At this time, all particle analysis has been non-destructive. Says Andrew Westphal, a physicist at the University of California, Berkeley, Space Sciences Laboratory and the lead author of the Science paper, "Despite all the work we've done, we have limited the analyses on purpose... These particles are so precious. We have to think very carefully about what we do with each particle."[4] The seven particles are each a different silicate, and the two largest particles have a fluffy composition, similar to that of a snowflake, while only dense particles were expected.[4]

Fifty-five aerogel panels still haven't been searched for particle tracks, but the most interesting analysis would necessarily be destructive. That would be a measurement of the relative abundance of three stable isotopes of oxygen. The abundance ratios would confirm that the particles came from outside the Solar System.[4] The Internet search for additional particles has just begun, and a search for tracks in the aluminum foils will be added to the Internet effort.[4]

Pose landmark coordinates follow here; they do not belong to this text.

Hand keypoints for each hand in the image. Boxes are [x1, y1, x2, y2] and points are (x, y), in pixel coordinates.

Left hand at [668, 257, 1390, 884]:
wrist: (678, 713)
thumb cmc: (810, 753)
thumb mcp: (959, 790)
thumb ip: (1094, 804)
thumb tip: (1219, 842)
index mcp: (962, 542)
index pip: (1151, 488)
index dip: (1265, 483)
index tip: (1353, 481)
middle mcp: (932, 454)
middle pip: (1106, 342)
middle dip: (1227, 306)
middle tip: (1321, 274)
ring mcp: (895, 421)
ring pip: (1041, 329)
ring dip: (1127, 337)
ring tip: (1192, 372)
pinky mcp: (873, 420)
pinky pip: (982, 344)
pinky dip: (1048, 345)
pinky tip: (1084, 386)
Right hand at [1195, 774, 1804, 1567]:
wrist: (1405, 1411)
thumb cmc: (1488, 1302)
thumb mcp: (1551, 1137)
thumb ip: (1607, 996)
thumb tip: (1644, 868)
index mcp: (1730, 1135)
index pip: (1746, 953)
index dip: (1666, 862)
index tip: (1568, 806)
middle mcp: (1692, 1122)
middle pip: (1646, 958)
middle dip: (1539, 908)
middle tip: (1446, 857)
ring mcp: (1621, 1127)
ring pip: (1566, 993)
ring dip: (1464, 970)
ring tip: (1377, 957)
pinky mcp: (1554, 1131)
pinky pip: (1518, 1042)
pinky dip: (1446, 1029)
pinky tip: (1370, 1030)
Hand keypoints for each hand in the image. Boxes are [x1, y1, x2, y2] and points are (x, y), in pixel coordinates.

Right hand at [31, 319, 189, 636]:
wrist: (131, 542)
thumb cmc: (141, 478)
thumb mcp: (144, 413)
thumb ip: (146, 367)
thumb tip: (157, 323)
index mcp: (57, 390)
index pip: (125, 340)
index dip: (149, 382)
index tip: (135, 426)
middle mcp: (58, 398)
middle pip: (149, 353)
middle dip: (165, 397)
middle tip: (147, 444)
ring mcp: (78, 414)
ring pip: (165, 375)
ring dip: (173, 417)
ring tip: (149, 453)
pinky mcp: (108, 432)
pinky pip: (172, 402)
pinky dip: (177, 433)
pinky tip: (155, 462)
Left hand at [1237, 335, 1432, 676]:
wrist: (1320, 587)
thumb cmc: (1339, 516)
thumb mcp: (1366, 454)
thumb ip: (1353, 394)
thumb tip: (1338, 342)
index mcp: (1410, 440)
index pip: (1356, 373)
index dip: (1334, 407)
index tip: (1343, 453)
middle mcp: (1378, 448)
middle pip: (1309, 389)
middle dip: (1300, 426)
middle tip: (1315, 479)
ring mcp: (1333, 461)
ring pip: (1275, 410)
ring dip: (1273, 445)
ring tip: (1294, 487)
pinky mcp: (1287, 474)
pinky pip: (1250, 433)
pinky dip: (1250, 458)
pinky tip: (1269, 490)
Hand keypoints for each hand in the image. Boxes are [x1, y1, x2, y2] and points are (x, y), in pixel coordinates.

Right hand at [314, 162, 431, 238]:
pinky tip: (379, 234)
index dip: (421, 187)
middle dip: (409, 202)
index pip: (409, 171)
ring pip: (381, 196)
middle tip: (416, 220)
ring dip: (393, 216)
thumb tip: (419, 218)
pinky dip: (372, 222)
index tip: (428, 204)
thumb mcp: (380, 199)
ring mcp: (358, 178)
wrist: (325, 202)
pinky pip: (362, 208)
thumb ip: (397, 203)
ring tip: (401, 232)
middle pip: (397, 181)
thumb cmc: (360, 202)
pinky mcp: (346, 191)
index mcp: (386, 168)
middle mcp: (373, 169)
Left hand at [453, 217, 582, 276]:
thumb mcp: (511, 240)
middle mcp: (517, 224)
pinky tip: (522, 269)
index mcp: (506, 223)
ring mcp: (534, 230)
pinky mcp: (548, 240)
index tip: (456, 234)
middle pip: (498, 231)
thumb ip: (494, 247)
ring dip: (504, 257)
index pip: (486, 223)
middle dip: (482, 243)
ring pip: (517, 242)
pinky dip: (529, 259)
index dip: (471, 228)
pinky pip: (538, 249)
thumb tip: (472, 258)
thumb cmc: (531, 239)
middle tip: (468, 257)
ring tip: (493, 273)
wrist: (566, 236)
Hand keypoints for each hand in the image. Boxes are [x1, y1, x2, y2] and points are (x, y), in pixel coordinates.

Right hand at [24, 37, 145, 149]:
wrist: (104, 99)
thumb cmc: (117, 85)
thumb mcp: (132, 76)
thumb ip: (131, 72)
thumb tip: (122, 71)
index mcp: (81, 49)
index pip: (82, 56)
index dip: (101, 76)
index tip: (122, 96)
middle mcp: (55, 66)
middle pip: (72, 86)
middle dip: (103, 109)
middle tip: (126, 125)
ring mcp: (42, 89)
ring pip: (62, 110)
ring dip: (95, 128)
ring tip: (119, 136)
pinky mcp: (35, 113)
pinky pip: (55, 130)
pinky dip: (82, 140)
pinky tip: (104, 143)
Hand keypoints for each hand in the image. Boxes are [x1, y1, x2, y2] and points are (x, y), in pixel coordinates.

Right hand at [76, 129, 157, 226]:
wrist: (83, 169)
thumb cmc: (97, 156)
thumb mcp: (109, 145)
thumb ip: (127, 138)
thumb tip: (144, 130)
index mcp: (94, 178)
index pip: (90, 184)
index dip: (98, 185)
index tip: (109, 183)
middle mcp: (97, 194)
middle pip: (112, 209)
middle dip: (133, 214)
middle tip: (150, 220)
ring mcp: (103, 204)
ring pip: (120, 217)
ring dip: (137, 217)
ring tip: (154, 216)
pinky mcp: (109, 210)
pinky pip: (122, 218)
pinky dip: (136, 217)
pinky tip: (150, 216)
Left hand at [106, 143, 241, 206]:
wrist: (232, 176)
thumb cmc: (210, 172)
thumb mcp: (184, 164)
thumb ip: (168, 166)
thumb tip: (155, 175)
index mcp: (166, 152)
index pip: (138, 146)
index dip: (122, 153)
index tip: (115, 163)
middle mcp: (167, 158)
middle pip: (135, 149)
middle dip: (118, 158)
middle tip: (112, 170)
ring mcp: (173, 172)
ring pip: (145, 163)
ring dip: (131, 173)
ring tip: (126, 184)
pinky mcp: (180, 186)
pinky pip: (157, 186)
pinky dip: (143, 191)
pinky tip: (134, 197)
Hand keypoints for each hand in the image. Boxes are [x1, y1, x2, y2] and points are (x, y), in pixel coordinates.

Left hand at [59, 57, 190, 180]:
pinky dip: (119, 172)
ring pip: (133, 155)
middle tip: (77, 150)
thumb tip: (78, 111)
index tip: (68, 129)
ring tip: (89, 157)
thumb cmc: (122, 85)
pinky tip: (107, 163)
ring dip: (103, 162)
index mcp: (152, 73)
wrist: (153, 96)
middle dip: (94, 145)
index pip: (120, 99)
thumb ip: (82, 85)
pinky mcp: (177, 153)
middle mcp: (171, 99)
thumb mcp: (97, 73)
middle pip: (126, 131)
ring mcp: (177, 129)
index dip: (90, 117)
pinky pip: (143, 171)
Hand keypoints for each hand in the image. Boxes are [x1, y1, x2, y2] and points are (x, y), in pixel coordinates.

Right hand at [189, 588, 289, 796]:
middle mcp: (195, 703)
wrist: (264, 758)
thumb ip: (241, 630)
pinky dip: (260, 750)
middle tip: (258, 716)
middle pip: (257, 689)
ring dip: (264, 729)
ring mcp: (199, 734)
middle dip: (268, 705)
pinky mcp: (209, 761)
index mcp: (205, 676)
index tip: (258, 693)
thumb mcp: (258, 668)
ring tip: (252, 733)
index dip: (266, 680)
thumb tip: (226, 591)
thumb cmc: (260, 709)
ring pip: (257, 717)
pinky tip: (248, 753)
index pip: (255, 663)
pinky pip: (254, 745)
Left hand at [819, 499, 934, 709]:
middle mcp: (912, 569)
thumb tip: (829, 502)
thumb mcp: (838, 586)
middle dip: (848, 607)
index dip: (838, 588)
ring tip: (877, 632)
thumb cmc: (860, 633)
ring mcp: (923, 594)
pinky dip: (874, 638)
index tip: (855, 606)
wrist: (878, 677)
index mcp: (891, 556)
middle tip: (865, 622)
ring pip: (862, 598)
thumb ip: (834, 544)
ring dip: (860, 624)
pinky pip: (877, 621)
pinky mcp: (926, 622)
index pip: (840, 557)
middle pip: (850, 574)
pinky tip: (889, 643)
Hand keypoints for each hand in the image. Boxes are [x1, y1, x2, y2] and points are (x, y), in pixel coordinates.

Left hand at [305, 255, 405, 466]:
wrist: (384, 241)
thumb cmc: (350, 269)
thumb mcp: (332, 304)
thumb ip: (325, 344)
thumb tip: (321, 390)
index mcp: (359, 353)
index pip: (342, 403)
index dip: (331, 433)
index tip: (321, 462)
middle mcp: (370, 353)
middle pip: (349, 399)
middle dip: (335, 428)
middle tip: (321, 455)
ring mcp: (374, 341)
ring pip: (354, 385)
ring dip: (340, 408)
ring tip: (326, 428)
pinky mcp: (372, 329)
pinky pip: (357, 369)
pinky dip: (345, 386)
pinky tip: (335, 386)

Aside from NASA, additional funding for Stardust has come from the Klaus Tschira Foundation, the Tawani Foundation, the German Science Foundation, and the National Fund for Scientific Research, Flanders, Belgium.[4]

References:

  1. You can hear Hoagy Carmichael's original version of Stardust on YouTube, here. The popular Nat King Cole cover is here, and Frank Sinatra's version is here.
  2. Stardust Mission Page, NASA.
  3. Andrew J. Westphal, et al., "Evidence for interstellar origin of seven dust particles collected by the Stardust spacecraft," Science, vol. 345, no. 6198 (August 15, 2014), pp. 786-791.
  4. Release Kate Greene, "Mysteries of Space Dust Revealed," Lawrence Berkeley Laboratory Press Release, August 14, 2014.
  5. Robert Sanders, "Seven tiny grains captured by Stardust likely visitors from interstellar space," University of California Berkeley Press Release, August 14, 2014.
  6. Michael D. Lemonick, "Captured Space Dust Is Probably From Beyond Our Solar System," National Geographic, August 15, 2014.
  7. Ian Sample, "Dust from beyond our solar system fell to Earth from space probe," The Guardian (UK), August 14, 2014.
  8. Maria Dasi Espuig, "Cosmic grains pre-date Solar System," BBC, August 14, 2014.